WORK INSTRUCTIONS
Render the data from the line containing "Can you put" through the line containing "老板well Come on, come", inclusive, as a Markdown table with the columns No. and Line, numbering each row and leaving out blank lines.

RECORDS TO PROCESS
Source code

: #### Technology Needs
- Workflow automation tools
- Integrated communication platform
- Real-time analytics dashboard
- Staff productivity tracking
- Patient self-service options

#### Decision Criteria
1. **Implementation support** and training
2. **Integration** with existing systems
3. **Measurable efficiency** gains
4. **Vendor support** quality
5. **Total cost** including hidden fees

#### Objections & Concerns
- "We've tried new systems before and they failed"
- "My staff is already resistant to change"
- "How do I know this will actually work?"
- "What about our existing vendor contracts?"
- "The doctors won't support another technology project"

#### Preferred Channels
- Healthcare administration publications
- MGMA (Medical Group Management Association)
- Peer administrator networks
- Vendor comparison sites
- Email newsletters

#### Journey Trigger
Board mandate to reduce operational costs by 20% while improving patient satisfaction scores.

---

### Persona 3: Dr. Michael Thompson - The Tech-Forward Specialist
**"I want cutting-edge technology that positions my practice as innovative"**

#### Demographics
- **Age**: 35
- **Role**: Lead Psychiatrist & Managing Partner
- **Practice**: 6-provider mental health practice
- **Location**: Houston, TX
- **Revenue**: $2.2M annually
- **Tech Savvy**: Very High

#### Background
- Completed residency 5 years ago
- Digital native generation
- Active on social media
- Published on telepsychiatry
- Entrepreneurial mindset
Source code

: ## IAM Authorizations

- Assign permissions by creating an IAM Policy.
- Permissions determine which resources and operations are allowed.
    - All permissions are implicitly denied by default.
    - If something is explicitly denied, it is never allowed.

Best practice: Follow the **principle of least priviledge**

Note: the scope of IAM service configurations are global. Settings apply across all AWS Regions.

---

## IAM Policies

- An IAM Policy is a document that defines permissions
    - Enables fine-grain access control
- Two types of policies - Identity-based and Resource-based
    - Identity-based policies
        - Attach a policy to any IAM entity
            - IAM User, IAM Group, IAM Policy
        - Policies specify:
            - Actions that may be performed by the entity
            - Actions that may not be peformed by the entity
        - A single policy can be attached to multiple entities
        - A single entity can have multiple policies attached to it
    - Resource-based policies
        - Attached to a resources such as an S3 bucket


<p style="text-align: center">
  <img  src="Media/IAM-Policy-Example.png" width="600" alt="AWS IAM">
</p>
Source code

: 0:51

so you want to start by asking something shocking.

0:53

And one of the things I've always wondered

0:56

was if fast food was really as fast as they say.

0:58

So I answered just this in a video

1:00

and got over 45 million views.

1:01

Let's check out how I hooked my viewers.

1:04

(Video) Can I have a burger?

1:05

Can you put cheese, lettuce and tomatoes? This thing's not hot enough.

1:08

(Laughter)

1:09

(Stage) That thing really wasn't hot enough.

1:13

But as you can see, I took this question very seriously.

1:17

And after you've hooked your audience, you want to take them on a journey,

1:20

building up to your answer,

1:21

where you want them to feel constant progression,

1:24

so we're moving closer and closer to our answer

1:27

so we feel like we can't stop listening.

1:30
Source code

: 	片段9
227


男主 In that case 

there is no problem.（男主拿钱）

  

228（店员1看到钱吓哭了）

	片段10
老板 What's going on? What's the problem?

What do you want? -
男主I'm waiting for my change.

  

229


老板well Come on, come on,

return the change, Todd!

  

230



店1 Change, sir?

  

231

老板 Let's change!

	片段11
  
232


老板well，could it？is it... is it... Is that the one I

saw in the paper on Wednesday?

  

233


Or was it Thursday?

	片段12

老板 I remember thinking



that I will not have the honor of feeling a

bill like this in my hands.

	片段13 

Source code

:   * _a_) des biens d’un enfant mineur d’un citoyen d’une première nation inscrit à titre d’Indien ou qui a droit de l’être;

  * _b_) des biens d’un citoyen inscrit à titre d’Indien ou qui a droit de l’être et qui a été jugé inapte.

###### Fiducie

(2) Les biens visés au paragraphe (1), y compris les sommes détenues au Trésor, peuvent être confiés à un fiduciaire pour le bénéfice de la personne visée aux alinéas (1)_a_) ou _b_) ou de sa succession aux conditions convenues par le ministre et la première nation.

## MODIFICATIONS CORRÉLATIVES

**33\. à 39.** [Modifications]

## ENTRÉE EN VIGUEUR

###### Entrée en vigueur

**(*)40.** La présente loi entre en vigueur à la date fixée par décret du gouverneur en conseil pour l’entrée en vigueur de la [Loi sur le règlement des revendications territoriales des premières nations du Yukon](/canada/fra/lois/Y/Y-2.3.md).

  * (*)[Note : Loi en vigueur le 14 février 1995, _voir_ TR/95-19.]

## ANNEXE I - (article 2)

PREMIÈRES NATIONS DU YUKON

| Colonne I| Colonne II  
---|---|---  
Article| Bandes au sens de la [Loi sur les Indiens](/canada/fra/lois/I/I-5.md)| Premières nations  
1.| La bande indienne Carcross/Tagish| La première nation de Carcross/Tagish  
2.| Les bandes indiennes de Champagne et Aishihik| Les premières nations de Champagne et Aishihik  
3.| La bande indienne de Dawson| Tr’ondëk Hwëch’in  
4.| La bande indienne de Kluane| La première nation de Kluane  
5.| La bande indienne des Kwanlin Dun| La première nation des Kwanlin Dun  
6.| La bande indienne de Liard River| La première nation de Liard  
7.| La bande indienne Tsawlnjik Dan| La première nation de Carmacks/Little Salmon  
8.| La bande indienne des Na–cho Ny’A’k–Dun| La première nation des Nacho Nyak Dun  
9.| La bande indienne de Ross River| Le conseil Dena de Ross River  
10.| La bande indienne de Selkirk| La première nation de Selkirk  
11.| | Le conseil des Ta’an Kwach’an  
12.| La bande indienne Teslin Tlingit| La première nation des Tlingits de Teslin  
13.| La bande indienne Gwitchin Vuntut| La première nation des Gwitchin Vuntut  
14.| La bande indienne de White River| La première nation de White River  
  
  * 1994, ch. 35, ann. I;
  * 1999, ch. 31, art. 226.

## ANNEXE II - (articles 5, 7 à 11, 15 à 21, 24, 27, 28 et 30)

RESPONSE AREA
| No. | Line |
|---|---|
| 1 | Can you put cheese, lettuce and tomatoes? This thing's not hot enough. |
| 2 | 1:08 |
| 3 | (Laughter) |
| 4 | 1:09 |
| 5 | (Stage) That thing really wasn't hot enough. |
| 6 | 1:13 |
| 7 | But as you can see, I took this question very seriously. |
| 8 | 1:17 |
| 9 | And after you've hooked your audience, you want to take them on a journey, |
| 10 | 1:20 |
| 11 | building up to your answer, |
| 12 | 1:21 |
| 13 | where you want them to feel constant progression, |
| 14 | 1:24 |
| 15 | so we're moving closer and closer to our answer |
| 16 | 1:27 |
| 17 | so we feel like we can't stop listening. |
| 18 | 1:30 |
| 19 | Source code |
| 20 | : 	片段9 |
| 21 | 227 |
| 22 | 男主 In that case  |
| 23 | there is no problem.（男主拿钱） |
| 24 | 228（店员1看到钱吓哭了） |
| 25 | 	片段10 |
| 26 | 老板 What's going on? What's the problem? |
| 27 | What do you want? - |
| 28 | 男主I'm waiting for my change. |
| 29 | 229 |
| 30 | 老板well Come on, come on, |